Object-Based Assignment: What Is This Thing and Why Does It Matter to Japanese Civilization?

As noted in the syllabus, this is an Objects-Based Learning course, featuring an assignment that is worth 5% of your grade. The assignment involves close observation of an object and a written paper that incorporates your observation and reflection on the significance of the object in the context of a narrative of Japanese civilization. There are three questions you should consider in writing about the object.

You need to choose any one of the objects we view on Friday, February 4 in sections at the Penn Museum

(We will set aside a few minutes during the session for you to take notes about the physical characteristics of the item, and we will provide a list afterward so that you can read what the Museum “knows” about the object. Remember that these are often guesses, not facts.)

CLICK THE LINK TO LOOK AT THE OBJECTS: Collections List ID =8863 – Penn Museum

The questions:

1) What are the physical characteristics of the object?

Size, color, texture, etc. What techniques were used to produce the item? Has the object been repaired or restored? What conclusions can you draw about the use of the object based on its material properties?

2) What was the reception of objects similar to this in postwar Japan?

What assumptions were typically made about their production or significance? How did the material reality of such objects generally play into debates about Japanese identity?

3) How does this particular object exist in the world now?

How did it come to be in a museum, or to be produced as a replica? What information is associated with it (provenance, age, interpretation, etc.)?

You do not have to tell us everything you know about the item in your paper. The paper should discuss the details you find relevant to a presentation of how an object like this would have had meaning for someone trying to build a narrative about some aspect of “Japanese civilization.”

Double-spaced, 750 word minimum. If possible, use Word or other software that allows us to enter comments, not pdf format.

Please give your paper a title that hints at your thesis or findings about the object.

Citation: If you quote a text or get information from any source (other than class lectures, which are our common knowledge and should never be cited), you should provide a citation. Probably the cleanest way is to use a footnote (especially good for references to books or articles) or an in-text citation (i.e. the URL in parentheses after the statement). Since the assignment does not mandate research, and URLs make awkward entries in any case, you don’t need a “Works Cited” at the end of the paper.

Examples of what needs citation:

You quote one of our readings word-for-word or in paraphrase. Then you need the bibliographic information (see the Guide for the reading) and page number.

You quote the Penn Museum entry on the object word-for-word, or use information from the entry, such as “gift of So-and-So.” Then you need the URL

Further Notes about the Object-based assignment:

1) Why it is important to observe the items yourself:

In the storage room, someone asked an intriguing question: Why are there figure eights on the knife sheath? Did the Ainu know the meaning of eight? I believe this question came up because the museum’s label described the decoration as including figure eights. But this is just what the designs look like. It was a convenient comparison, not an explanation of the meaning of the design. My own personal observation suggested that the designs resemble classic figure eights. But that does not mean they indicate the number eight, or the idea of infinity. Because the figure eight is found in nature, their presence does not prove cultural contact either.

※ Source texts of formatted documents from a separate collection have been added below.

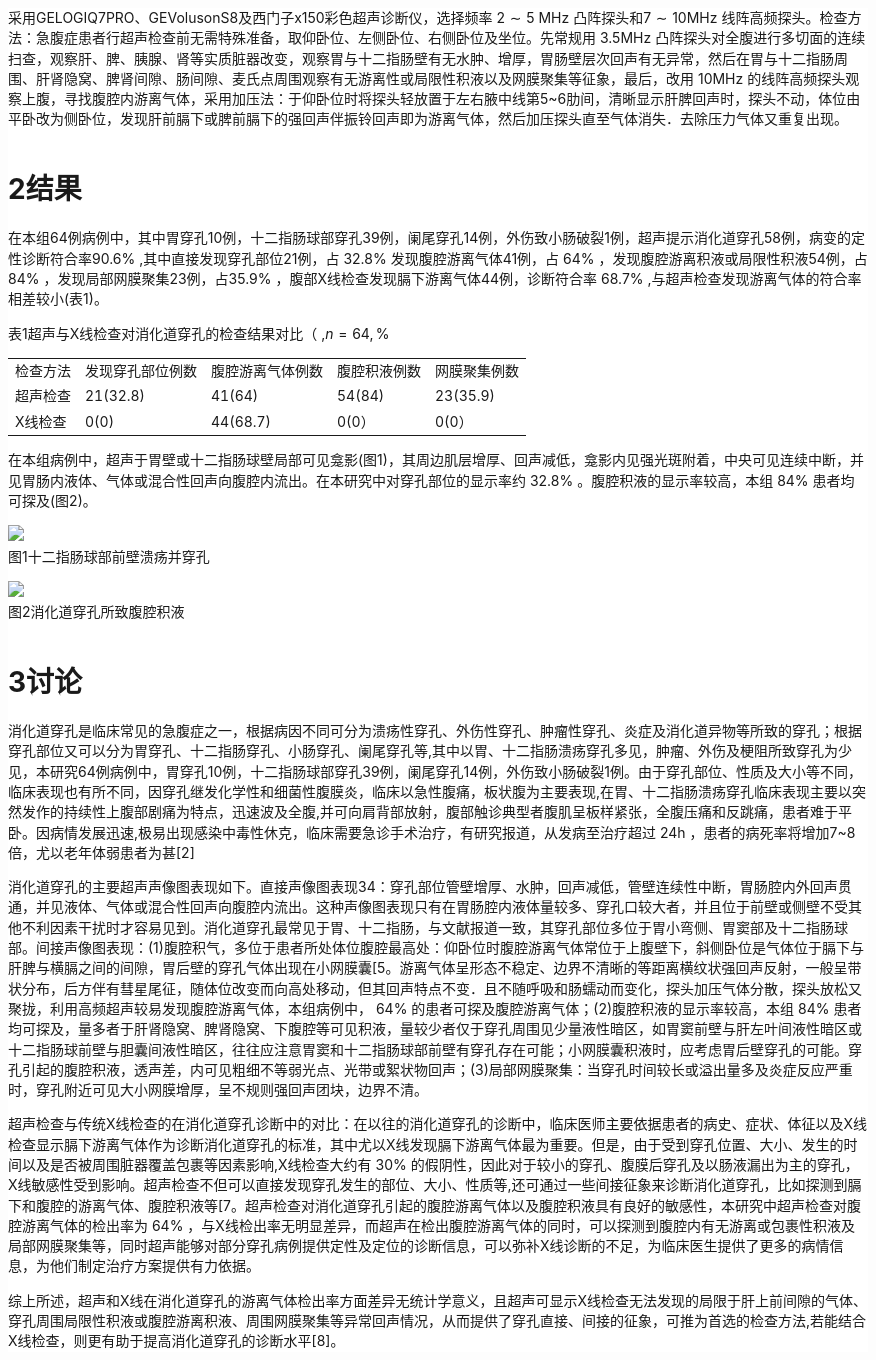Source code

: 采用GELOGIQ7PRO、GEVolusonS8及西门子x150彩色超声诊断仪，选择频率 $2 { \sim } 5 ~ \mathrm { M H z }$ 凸阵探头和${ 7 { \sim } 1 0 } \mathrm { M H z }$ 线阵高频探头。检查方法：急腹症患者行超声检查前无需特殊准备，取仰卧位、左侧卧位、右侧卧位及坐位。先常规用 $3 . 5 \mathrm { M H z }$ 凸阵探头对全腹进行多切面的连续扫查，观察肝、脾、胰腺、肾等实质脏器改变，观察胃与十二指肠壁有无水肿、增厚，胃肠壁层次回声有无异常，然后在胃与十二指肠周围、肝肾隐窝、脾肾间隙、肠间隙、麦氏点周围观察有无游离性或局限性积液以及网膜聚集等征象，最后，改用 $1 0 \mathrm { M H z }$ 的线阵高频探头观察上腹，寻找腹腔内游离气体，采用加压法：于仰卧位时将探头轻放置于左右腋中线第5\~6肋间，清晰显示肝脾回声时，探头不动，体位由平卧改为侧卧位，发现肝前膈下或脾前膈下的强回声伴振铃回声即为游离气体，然后加压探头直至气体消失．去除压力气体又重复出现。

# 2结果

在本组64例病例中，其中胃穿孔10例，十二指肠球部穿孔39例，阑尾穿孔14例，外伤致小肠破裂1例，超声提示消化道穿孔58例，病变的定性诊断符合率$9 0 . 6 \%$ ,其中直接发现穿孔部位21例，占 $3 2 . 8 \%$ 发现腹腔游离气体41例，占 $6 4 \%$ ，发现腹腔游离积液或局限性积液54例，占 $84 \%$ ，发现局部网膜聚集23例，占$3 5 . 9 \%$ ，腹部X线检查发现膈下游离气体44例，诊断符合率 $6 8 . 7 \%$ ,与超声检查发现游离气体的符合率相差较小(表1)。

表1超声与X线检查对消化道穿孔的检查结果对比（ $\scriptstyle { \mathrm { , } n = 6 4 , \% }$   

<html><body><table><tr><td>检查方法</td><td>发现穿孔部位例数</td><td>腹腔游离气体例数</td><td>腹腔积液例数</td><td>网膜聚集例数</td></tr><tr><td>超声检查</td><td>21(32.8)</td><td>41(64)</td><td>54(84)</td><td>23(35.9)</td></tr><tr><td>X线检查</td><td>0(0)</td><td>44(68.7)</td><td>0(0）</td><td>0(0）</td></tr></table></body></html>

在本组病例中，超声于胃壁或十二指肠球壁局部可见龛影(图1)，其周边肌层增厚、回声减低，龛影内见强光斑附着，中央可见连续中断，并见胃肠内液体、气体或混合性回声向腹腔内流出。在本研究中对穿孔部位的显示率约 $3 2 . 8 \%$ 。腹腔积液的显示率较高，本组 $84 \%$ 患者均可探及(图2)。

![](images/1cc0dad89f2809ee0d6da96f0f55c00b20f70f40e3e0ba5f238e55a31ee4c1ca.jpg)  
图1十二指肠球部前壁溃疡并穿孔

![](images/d382b730b119cbe6c682f2abac15e027d677e8452b0c1ca60aa9c507deef7218.jpg)  
图2消化道穿孔所致腹腔积液

# 3讨论

消化道穿孔是临床常见的急腹症之一，根据病因不同可分为溃疡性穿孔、外伤性穿孔、肿瘤性穿孔、炎症及消化道异物等所致的穿孔；根据穿孔部位又可以分为胃穿孔、十二指肠穿孔、小肠穿孔、阑尾穿孔等,其中以胃、十二指肠溃疡穿孔多见，肿瘤、外伤及梗阻所致穿孔为少见，本研究64例病例中，胃穿孔10例，十二指肠球部穿孔39例，阑尾穿孔14例，外伤致小肠破裂1例。由于穿孔部位、性质及大小等不同，临床表现也有所不同，因穿孔继发化学性和细菌性腹膜炎，临床以急性腹痛，板状腹为主要表现,在胃、十二指肠溃疡穿孔临床表现主要以突然发作的持续性上腹部剧痛为特点，迅速波及全腹,并可向肩背部放射，腹部触诊典型者腹肌呈板样紧张，全腹压痛和反跳痛，患者难于平卧。因病情发展迅速,极易出现感染中毒性休克，临床需要急诊手术治疗，有研究报道，从发病至治疗超过 $2 4 \mathrm { h }$ ，患者的病死率将增加7\~8倍，尤以老年体弱患者为甚[2]

消化道穿孔的主要超声声像图表现如下。直接声像图表现34：穿孔部位管壁增厚、水肿，回声减低，管壁连续性中断，胃肠腔内外回声贯通，并见液体、气体或混合性回声向腹腔内流出。这种声像图表现只有在胃肠腔内液体量较多、穿孔口较大者，并且位于前壁或侧壁不受其他不利因素干扰时才容易见到。消化道穿孔最常见于胃、十二指肠，与文献报道一致，其穿孔部位多位于胃小弯侧、胃窦部及十二指肠球部。间接声像图表现：(1)腹腔积气，多位于患者所处体位腹腔最高处：仰卧位时腹腔游离气体常位于上腹壁下，斜侧卧位是气体位于膈下与肝脾与横膈之间的间隙，胃后壁的穿孔气体出现在小网膜囊[5。游离气体呈形态不稳定、边界不清晰的等距离横纹状强回声反射，一般呈带状分布，后方伴有彗星尾征，随体位改变而向高处移动，但其回声特点不变．且不随呼吸和肠蠕动而变化，探头加压气体分散，探头放松又聚拢，利用高频超声较易发现腹腔游离气体，本组病例中， $64 \%$ 的患者可探及腹腔游离气体；(2)腹腔积液的显示率较高，本组 $84 \%$ 患者均可探及，量多者于肝肾隐窝、脾肾隐窝、下腹腔等可见积液，量较少者仅于穿孔周围见少量液性暗区，如胃窦前壁与肝左叶间液性暗区或十二指肠球前壁与胆囊间液性暗区，往往应注意胃窦和十二指肠球部前壁有穿孔存在可能；小网膜囊积液时，应考虑胃后壁穿孔的可能。穿孔引起的腹腔积液，透声差，内可见粗细不等弱光点、光带或絮状物回声；(3)局部网膜聚集：当穿孔时间较长或溢出量多及炎症反应严重时，穿孔附近可见大小网膜增厚，呈不规则强回声团块，边界不清。

超声检查与传统X线检查的在消化道穿孔诊断中的对比：在以往的消化道穿孔的诊断中，临床医师主要依据患者的病史、症状、体征以及X线检查显示膈下游离气体作为诊断消化道穿孔的标准，其中尤以X线发现膈下游离气体最为重要。但是，由于受到穿孔位置、大小、发生的时间以及是否被周围脏器覆盖包裹等因素影响,X线检查大约有 $30 \%$ 的假阴性，因此对于较小的穿孔、腹膜后穿孔及以肠液漏出为主的穿孔，X线敏感性受到影响。超声检查不但可以直接发现穿孔发生的部位、大小、性质等,还可通过一些间接征象来诊断消化道穿孔，比如探测到膈下和腹腔的游离气体、腹腔积液等[7。超声检查对消化道穿孔引起的腹腔游离气体以及腹腔积液具有良好的敏感性，本研究中超声检查对腹腔游离气体的检出率为 $64 \%$ ，与X线检出率无明显差异，而超声在检出腹腔游离气体的同时，可以探测到腹腔内有无游离或包裹性积液及局部网膜聚集等，同时超声能够对部分穿孔病例提供定性及定位的诊断信息，可以弥补X线诊断的不足，为临床医生提供了更多的病情信息，为他们制定治疗方案提供有力依据。

综上所述，超声和X线在消化道穿孔的游离气体检出率方面差异无统计学意义，且超声可显示X线检查无法发现的局限于肝上前间隙的气体、穿孔周围局限性积液或腹腔游离积液、周围网膜聚集等异常回声情况，从而提供了穿孔直接、间接的征象，可推为首选的检查方法,若能结合X线检查，则更有助于提高消化道穿孔的诊断水平[8]。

The upshot of this story: it is vital that you take your own observation seriously. Do not assume that the museum’s labels are sacred. Many are preliminary notes to get the object catalogued.

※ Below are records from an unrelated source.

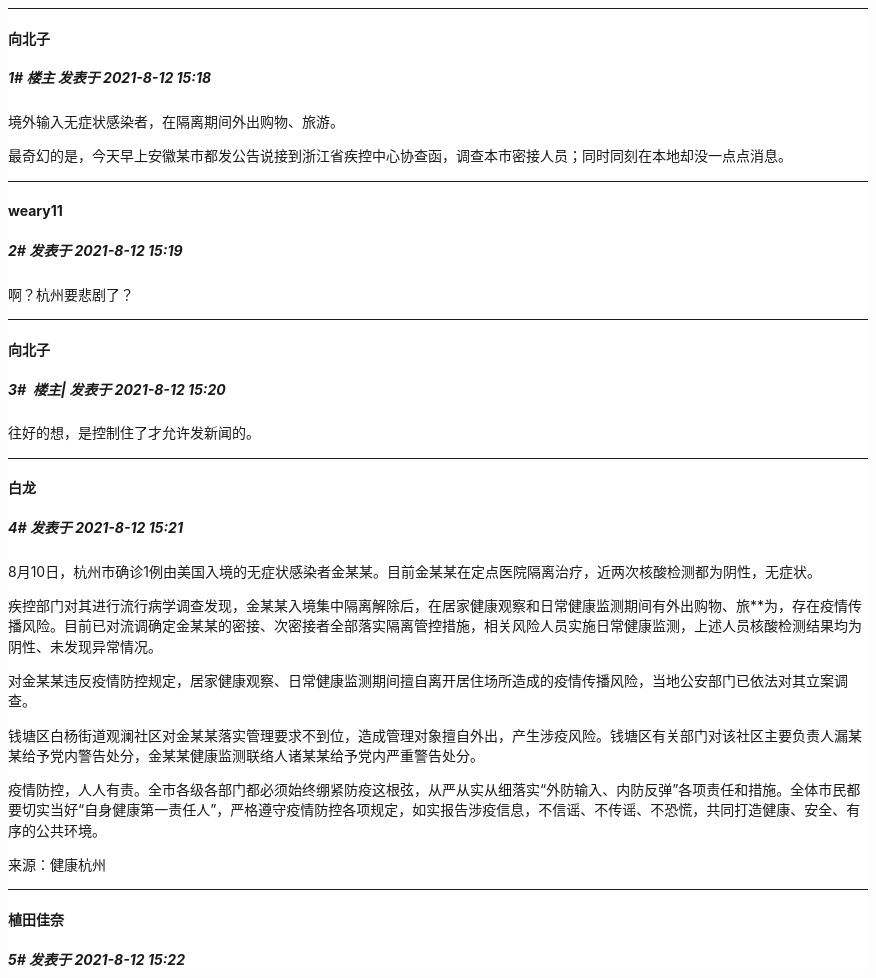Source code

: 

*****

####  向北子  
##### 1#       楼主       发表于 2021-8-12 15:18


境外输入无症状感染者，在隔离期间外出购物、旅游。

最奇幻的是，今天早上安徽某市都发公告说接到浙江省疾控中心协查函，调查本市密接人员；同时同刻在本地却没一点点消息。


*****

####  weary11  
##### 2#       发表于 2021-8-12 15:19


啊？杭州要悲剧了？


*****

####  向北子  
##### 3#         楼主| 发表于 2021-8-12 15:20


往好的想，是控制住了才允许发新闻的。


*****

####  白龙  
##### 4#       发表于 2021-8-12 15:21


8月10日，杭州市确诊1例由美国入境的无症状感染者金某某。目前金某某在定点医院隔离治疗，近两次核酸检测都为阴性，无症状。


疾控部门对其进行流行病学调查发现，金某某入境集中隔离解除后，在居家健康观察和日常健康监测期间有外出购物、旅**为，存在疫情传播风险。目前已对流调确定金某某的密接、次密接者全部落实隔离管控措施，相关风险人员实施日常健康监测，上述人员核酸检测结果均为阴性、未发现异常情况。


对金某某违反疫情防控规定，居家健康观察、日常健康监测期间擅自离开居住场所造成的疫情传播风险，当地公安部门已依法对其立案调查。


钱塘区白杨街道观澜社区对金某某落实管理要求不到位，造成管理对象擅自外出，产生涉疫风险。钱塘区有关部门对该社区主要负责人漏某某给予党内警告处分，金某某健康监测联络人诸某某给予党内严重警告处分。


疫情防控，人人有责。全市各级各部门都必须始终绷紧防疫这根弦，从严从实从细落实“外防输入、内防反弹”各项责任和措施。全体市民都要切实当好“自身健康第一责任人”，严格遵守疫情防控各项规定，如实报告涉疫信息，不信谣、不传谣、不恐慌，共同打造健康、安全、有序的公共环境。


来源：健康杭州


*****

####  植田佳奈  
##### 5#       发表于 2021-8-12 15:22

This suggests another thing to think about: this knife and sheath were given to the museum in 1896. They were not new when William Pepper (who had his M.D. from Penn and became professor and provost) gifted them, but as you heard in lecture, the Ainu culture of bear and salmon developed no sooner than about 1200, and typical Ainu designs are not attested before the seventeenth to eighteenth centuries (for example, in paintings such as we saw in lecture, or at an archaeological site near the airport for Sapporo on Hokkaido). The link between Jōmon culture and the Ainu is fairly well established, but the chronologies of what we know as modern Ainu are far apart from Jōmon. Recall that in the nineteenth century western archaeologists thought Ainu people were Caucasoid. So one of the narratives about this object is how Philadelphians would have viewed it in the late nineteenth century.

2) What if I guess something wrong?

Don’t worry. The exercise is about two things: your powers of observation, and of argument (or we might even say imagination). The point is not what you propose about the object, but how you use your evidence to support your theory. What did you see, and what does that tell you, given the basic information you have about the Jōmon, Yayoi, and Tomb periods, or the Ainu culture? What drew you to your object, and how did you go from that to some kind of understanding of what the object is and how it exists in the world today?